WHAT NEEDS TO BE DONE - Dropping every picture, set down exactly the lines in the entries below, starting with the line with "Item 1.02 Exhibit" and going on through the line with "<sup>1</sup> The term".

[Transcribed page contents]

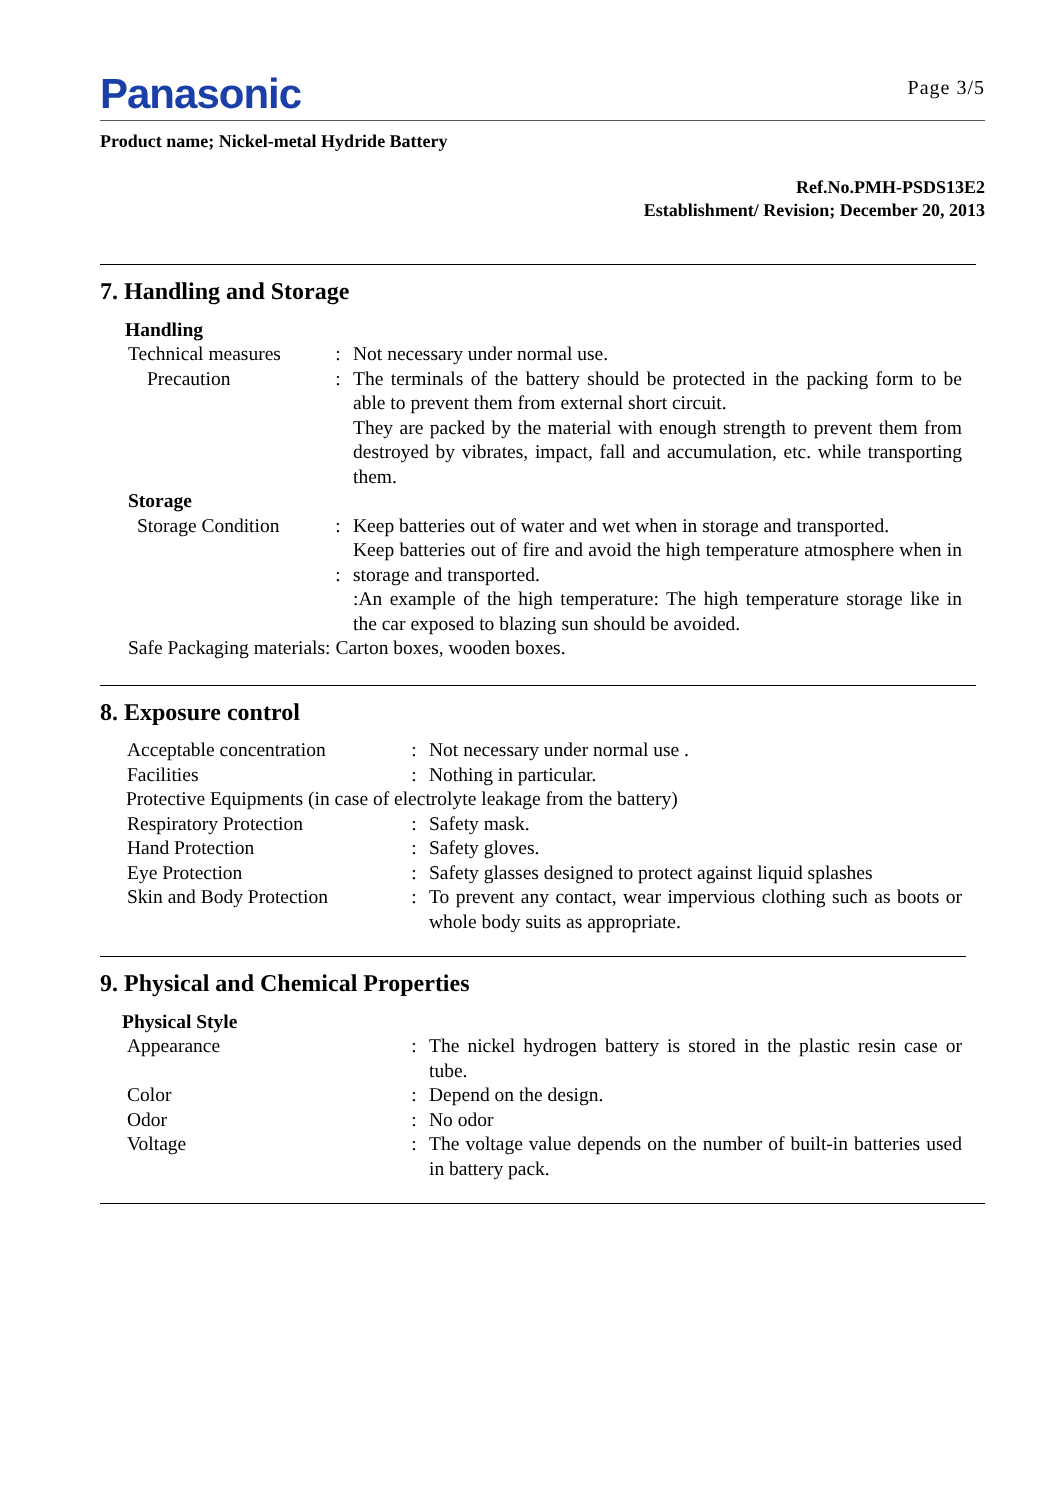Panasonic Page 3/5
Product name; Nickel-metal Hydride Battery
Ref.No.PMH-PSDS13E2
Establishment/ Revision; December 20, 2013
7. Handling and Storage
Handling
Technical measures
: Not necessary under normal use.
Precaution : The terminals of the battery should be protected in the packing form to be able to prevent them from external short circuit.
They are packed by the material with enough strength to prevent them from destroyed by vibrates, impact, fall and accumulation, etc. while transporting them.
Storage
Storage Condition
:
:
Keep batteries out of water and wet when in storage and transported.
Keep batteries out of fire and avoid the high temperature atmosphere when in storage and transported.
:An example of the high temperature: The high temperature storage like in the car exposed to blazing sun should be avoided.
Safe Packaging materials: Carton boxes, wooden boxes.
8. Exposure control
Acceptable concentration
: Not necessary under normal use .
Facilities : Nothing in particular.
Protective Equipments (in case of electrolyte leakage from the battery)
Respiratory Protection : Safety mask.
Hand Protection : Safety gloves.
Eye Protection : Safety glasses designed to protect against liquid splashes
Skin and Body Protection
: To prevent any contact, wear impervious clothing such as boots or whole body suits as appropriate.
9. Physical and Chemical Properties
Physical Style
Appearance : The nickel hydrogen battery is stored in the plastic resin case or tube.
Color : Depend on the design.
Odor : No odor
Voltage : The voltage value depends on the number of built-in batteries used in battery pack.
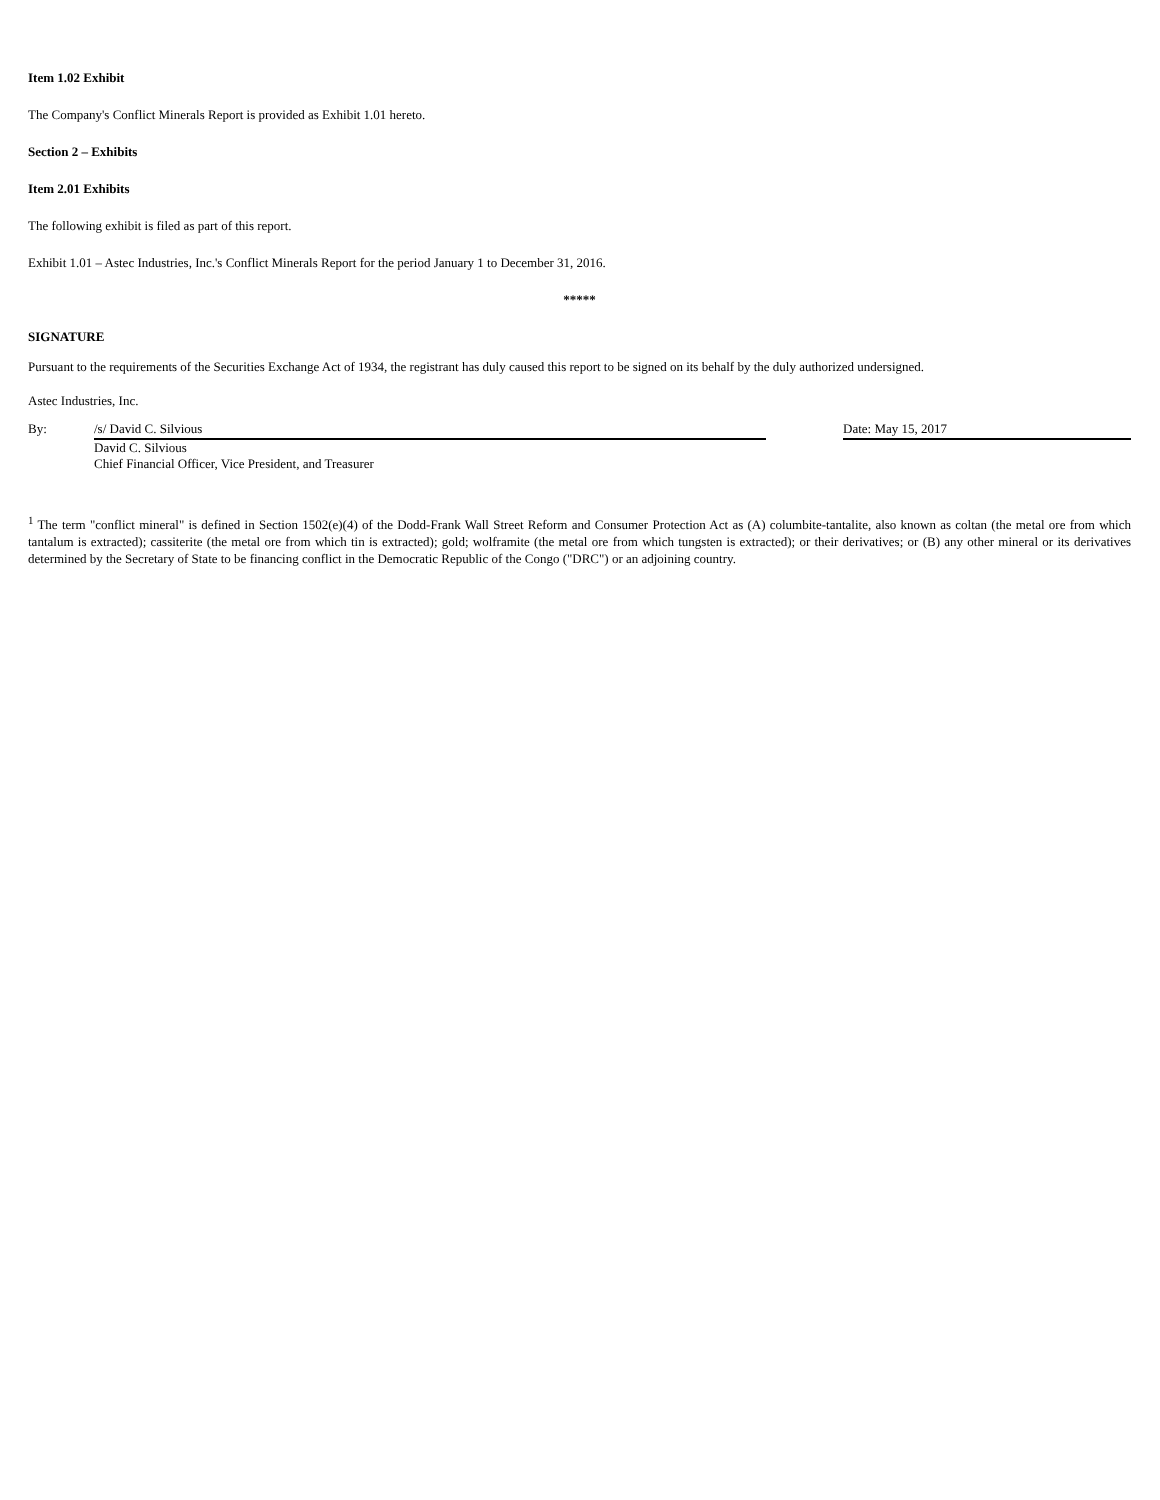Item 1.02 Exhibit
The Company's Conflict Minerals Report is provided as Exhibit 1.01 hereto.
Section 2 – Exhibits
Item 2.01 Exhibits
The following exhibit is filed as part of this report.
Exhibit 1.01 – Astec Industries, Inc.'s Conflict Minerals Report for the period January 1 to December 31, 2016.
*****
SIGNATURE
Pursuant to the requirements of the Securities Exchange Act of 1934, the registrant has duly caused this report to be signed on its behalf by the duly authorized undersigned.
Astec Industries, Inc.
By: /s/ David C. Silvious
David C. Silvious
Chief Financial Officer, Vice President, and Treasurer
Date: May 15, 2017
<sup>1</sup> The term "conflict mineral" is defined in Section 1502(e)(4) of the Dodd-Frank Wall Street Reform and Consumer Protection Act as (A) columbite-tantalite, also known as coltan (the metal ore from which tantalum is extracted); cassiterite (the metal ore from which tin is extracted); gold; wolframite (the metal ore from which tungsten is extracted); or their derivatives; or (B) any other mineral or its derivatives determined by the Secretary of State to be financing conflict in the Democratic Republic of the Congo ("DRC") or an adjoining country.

---

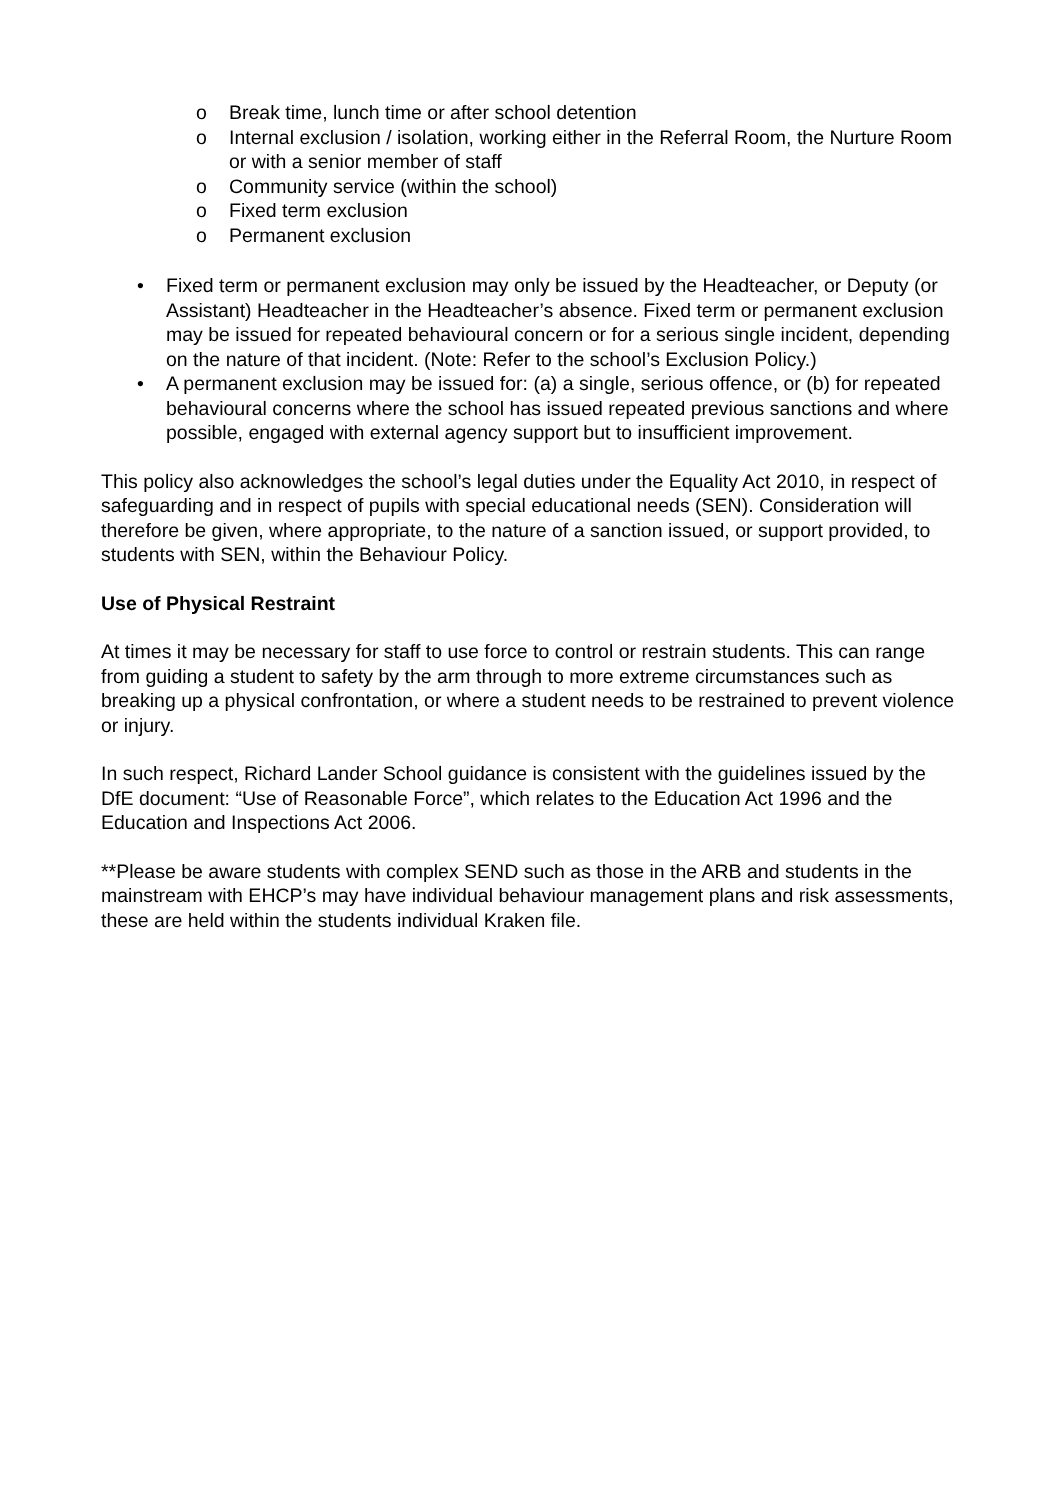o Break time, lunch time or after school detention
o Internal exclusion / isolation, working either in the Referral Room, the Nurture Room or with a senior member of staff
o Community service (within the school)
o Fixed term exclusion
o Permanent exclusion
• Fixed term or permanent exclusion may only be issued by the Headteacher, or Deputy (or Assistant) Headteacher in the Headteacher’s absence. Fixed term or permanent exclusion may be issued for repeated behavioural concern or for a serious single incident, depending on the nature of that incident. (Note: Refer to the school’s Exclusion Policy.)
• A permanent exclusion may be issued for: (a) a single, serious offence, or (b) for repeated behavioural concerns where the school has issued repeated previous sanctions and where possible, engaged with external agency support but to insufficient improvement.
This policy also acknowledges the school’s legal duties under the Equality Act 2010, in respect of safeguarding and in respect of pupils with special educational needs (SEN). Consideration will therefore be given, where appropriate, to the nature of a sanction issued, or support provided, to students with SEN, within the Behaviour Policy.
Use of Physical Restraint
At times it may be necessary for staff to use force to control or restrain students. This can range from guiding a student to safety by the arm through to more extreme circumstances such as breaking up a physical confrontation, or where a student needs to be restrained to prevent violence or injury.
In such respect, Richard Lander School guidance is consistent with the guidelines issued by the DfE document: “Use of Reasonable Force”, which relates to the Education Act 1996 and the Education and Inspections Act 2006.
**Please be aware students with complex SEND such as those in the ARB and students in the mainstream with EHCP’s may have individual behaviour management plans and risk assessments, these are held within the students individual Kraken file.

...

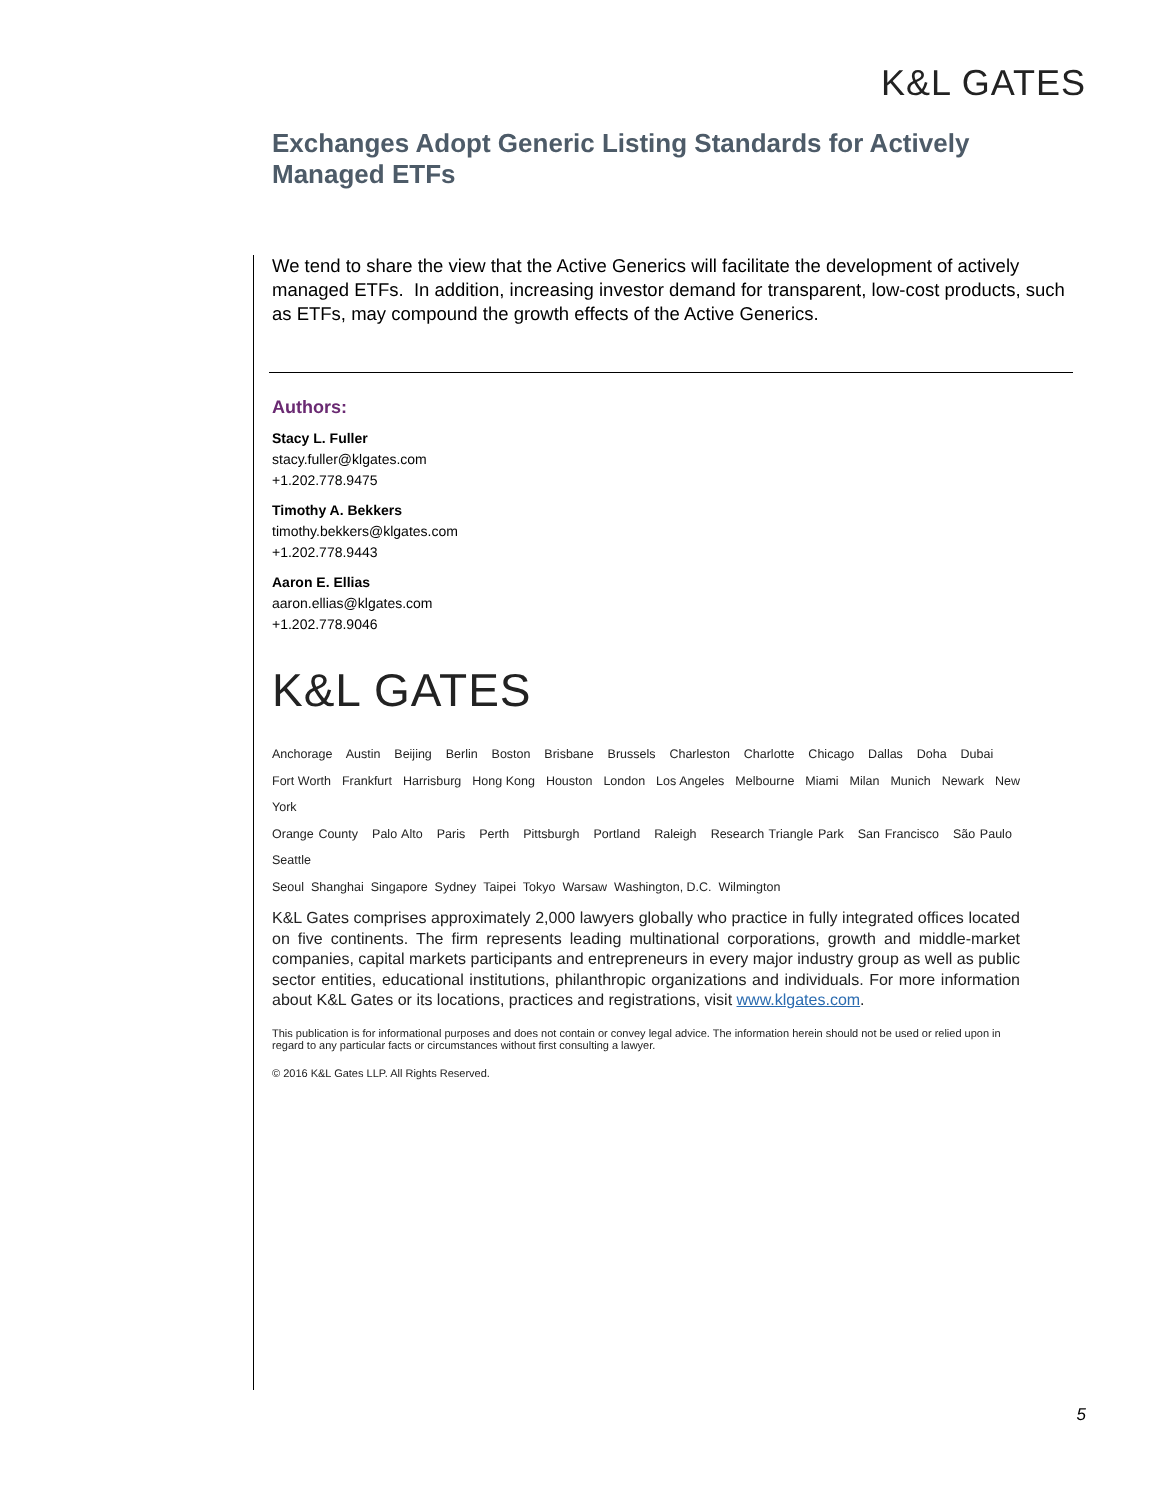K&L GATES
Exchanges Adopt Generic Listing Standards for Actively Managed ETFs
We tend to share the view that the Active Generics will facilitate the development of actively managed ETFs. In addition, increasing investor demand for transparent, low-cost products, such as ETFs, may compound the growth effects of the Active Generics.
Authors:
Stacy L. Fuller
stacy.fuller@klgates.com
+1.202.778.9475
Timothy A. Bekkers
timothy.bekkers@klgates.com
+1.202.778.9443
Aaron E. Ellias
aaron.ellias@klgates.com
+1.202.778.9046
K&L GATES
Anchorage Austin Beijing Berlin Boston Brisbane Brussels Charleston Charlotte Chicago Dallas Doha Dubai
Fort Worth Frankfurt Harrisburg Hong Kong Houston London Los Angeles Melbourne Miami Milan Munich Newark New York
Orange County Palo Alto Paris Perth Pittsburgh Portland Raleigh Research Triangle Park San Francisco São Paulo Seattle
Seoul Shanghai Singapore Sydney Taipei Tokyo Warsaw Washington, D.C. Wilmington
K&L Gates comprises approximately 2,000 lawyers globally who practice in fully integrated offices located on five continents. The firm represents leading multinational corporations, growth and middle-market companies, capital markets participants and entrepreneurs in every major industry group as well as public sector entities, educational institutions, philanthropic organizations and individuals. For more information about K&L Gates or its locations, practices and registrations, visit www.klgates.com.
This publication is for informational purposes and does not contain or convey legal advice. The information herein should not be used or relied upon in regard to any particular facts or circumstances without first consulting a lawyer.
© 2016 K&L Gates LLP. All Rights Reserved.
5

SOLUTION -
Item 1.02 Exhibit
The Company's Conflict Minerals Report is provided as Exhibit 1.01 hereto.
Section 2 – Exhibits
Item 2.01 Exhibits
The following exhibit is filed as part of this report.
Exhibit 1.01 – Astec Industries, Inc.'s Conflict Minerals Report for the period January 1 to December 31, 2016.
*****
SIGNATURE
Pursuant to the requirements of the Securities Exchange Act of 1934, the registrant has duly caused this report to be signed on its behalf by the duly authorized undersigned.
Astec Industries, Inc.
By: /s/ David C. Silvious
David C. Silvious
Chief Financial Officer, Vice President, and Treasurer
Date: May 15, 2017
<sup>1</sup> The term "conflict mineral" is defined in Section 1502(e)(4) of the Dodd-Frank Wall Street Reform and Consumer Protection Act as (A) columbite-tantalite, also known as coltan (the metal ore from which tantalum is extracted); cassiterite (the metal ore from which tin is extracted); gold; wolframite (the metal ore from which tungsten is extracted); or their derivatives; or (B) any other mineral or its derivatives determined by the Secretary of State to be financing conflict in the Democratic Republic of the Congo ("DRC") or an adjoining country.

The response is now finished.